Borrow conditions, however, remain remarkably easy for a stock that has tripled in a year. Cost to borrow is just 0.35% APR, and utilization has fallen back to under 1% — well below the 52-week high of 12.9%. That gap signals ample capacity to build short positions further, but also means there is no structural squeeze fuel sitting in the lending market. Closest peer WDC — which holds a ~5% stake in SNDK — rose 8.5% on the week but carries a much heavier short burden with days-to-cover at 4.3x versus SNDK's 0.3x. The contrast underlines how differently the market has priced the two NAND storage names through the same cycle.
The bull case rests on SanDisk's pivot toward high-capacity data center NAND. Average selling prices and gross margins are improving as the company prioritises that mix. EPS momentum ranks in the 95th percentile on a 30-day basis and at the 100th percentile on a 90-day view — the estimate revision trend has been one of the most powerful in the universe. Analysts have followed accordingly: BofA lifted its target to $1,080 last week while maintaining Buy, Evercore ISI initiated at Outperform with a $1,200 target in mid-April, and the consensus mean has moved to $968 — now roughly 10% below current levels after the stock ran through most targets. The bears counter with real structural risks: concentrated supplier dependency, ongoing IP litigation exposure, and the inherent cyclicality of NAND pricing, which has been unusually supportive but may not stay that way. The EV/EBITDA multiple at 12x has compressed 2.2 turns over the past month even as the stock surged, reflecting earnings upgrades running ahead of the price — but the analyst return potential has now flipped slightly negative at -6%, the first time the consensus has been underwater in the recent rally.

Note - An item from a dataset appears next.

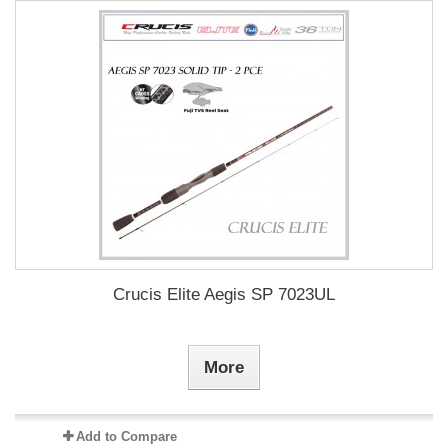
Crucis Elite Aegis SP 7023UL
More
Add to Compare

Insiders have been consistent sellers throughout the move — the CTO sold $2M in shares at $913 on April 20, and the CEO sold roughly $1M in late February near $632. Net insider selling over 90 days totals approximately $8.8M. The pattern is one of systematic liquidation as the stock rerated, not panic — but it adds weight to the bear argument that those closest to the business have been happy to trim on strength.
The April 29 print is therefore less about whether the NAND upcycle is real and more about whether margin delivery and forward guidance can justify a stock that has already priced in a great deal of the recovery.